§ **Textauszug**

+ + + + +

Hewitt stellt sich auf

Australiens Kapitän Hewitt dürfte nicht entscheidungsmüde sein. Schon im Vorhinein wurde vermutet, ja fast erwartet, dass sich die ehemalige Nummer eins der Weltrangliste selbst im Doppel aufstellen würde. Und so kam es dann auch. Hewitt, der gut und gerne als Legende im Herrentennis gilt, drehte sein Kapperl nach hinten und schwang seine 37 Jahre auf den Platz. Mitspieler John Peers (30) war da quasi das Küken auf dem Center-Court, auf der österreichischen Gegenseite spielten bei Oliver Marach (38) und Jürgen Melzer (37) auch viel Erfahrung mit.

+ + + + +

§ **Datenteil**
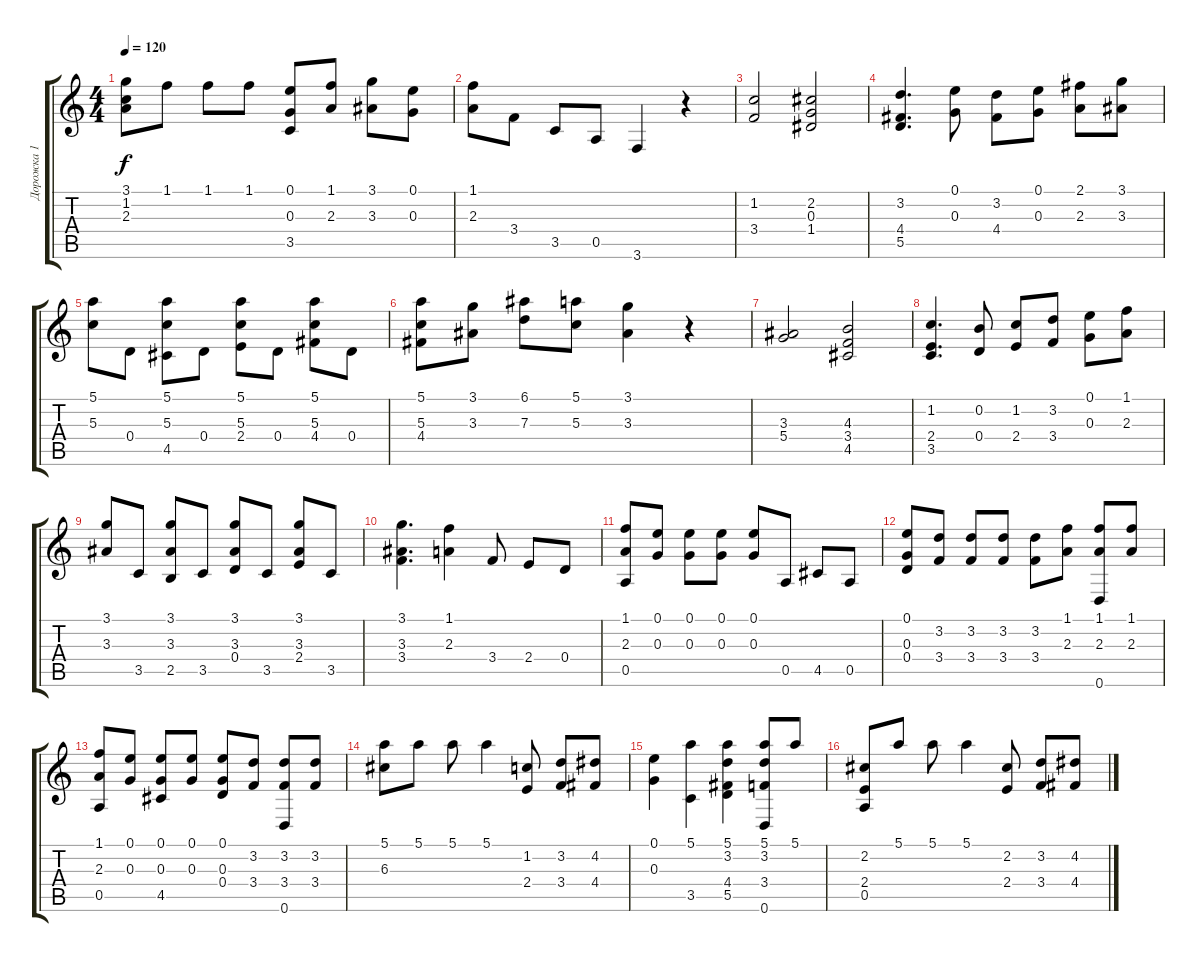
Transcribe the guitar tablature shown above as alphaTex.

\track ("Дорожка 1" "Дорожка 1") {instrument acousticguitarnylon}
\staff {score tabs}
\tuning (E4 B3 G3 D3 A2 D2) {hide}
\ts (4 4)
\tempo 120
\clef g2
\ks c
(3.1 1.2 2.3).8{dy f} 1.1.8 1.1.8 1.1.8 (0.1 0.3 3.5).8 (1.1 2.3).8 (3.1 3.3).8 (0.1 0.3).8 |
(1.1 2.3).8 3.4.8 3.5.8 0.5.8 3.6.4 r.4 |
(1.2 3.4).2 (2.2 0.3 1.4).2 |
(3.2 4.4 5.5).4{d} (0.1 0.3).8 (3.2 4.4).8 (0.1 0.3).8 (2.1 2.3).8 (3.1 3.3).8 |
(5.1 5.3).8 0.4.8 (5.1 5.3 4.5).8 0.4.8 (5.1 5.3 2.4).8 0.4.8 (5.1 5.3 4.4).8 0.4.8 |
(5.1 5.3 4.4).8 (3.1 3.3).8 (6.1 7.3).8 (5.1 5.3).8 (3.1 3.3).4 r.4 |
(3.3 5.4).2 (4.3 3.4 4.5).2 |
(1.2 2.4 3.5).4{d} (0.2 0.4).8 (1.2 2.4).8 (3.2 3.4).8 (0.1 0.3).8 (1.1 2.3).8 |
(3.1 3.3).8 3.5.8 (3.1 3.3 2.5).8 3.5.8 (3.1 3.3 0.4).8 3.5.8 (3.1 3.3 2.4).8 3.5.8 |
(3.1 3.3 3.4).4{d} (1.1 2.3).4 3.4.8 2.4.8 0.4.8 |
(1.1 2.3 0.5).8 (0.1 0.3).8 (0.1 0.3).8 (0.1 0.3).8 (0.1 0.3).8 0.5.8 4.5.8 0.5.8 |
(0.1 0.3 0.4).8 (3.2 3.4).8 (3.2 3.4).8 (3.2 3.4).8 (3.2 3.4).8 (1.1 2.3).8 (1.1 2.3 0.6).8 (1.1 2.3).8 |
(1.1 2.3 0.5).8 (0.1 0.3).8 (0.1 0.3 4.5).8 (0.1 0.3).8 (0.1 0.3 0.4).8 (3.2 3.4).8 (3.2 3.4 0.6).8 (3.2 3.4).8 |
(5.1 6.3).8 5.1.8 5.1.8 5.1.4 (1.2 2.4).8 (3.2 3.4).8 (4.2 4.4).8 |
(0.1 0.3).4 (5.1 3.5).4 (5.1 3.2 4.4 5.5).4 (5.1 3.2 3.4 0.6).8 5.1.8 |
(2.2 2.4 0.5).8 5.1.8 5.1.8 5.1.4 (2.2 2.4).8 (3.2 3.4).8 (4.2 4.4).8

+ + + + +

§ **Aufgabe 1**
Schreiben Sie den Textauszug über Hewitts Aufstellung im Doppel neu, und zwar alles von "Hewitt stellt sich" bis hinunter zu "viel Erfahrung mit.". Ersetzen Sie dabei "Kapitän" durch "Teamchef".
§ **Aufgabe 2**
Führen Sie den Bericht über Hewitts Einsatz im Doppel gegen Österreich im Anschluss an den letzten Satz fort.

§ **Lösung 1**
Hewitt stellt sich auf

Australiens Teamchef Hewitt dürfte nicht entscheidungsmüde sein. Schon im Vorhinein wurde vermutet, ja fast erwartet, dass sich die ehemalige Nummer eins der Weltrangliste selbst im Doppel aufstellen würde. Und so kam es dann auch. Hewitt, der gut und gerne als Legende im Herrentennis gilt, drehte sein Kapperl nach hinten und schwang seine 37 Jahre auf den Platz. Mitspieler John Peers (30) war da quasi das Küken auf dem Center-Court, auf der österreichischen Gegenseite spielten bei Oliver Marach (38) und Jürgen Melzer (37) auch viel Erfahrung mit.

§ **Lösung 2**
Graz präsentierte sich schon vor dem Spiel von einer guten Seite. Die Regenschauer des Vorabends hatten keine Spuren hinterlassen, die Tribünen waren gut gefüllt, aber nicht ausverkauft. Die steirische Tennisikone Thomas Muster holte sich wieder einmal Applaus für sein Lebenswerk und dazu noch einen kleinen Pokal, den "Commitment Award" vom internationalen Tennisverbandes (ITF) ab. Der ehemalige French-Open-Sieger war im Stress, Selfies mit ihm sind noch immer ziemlich begehrt.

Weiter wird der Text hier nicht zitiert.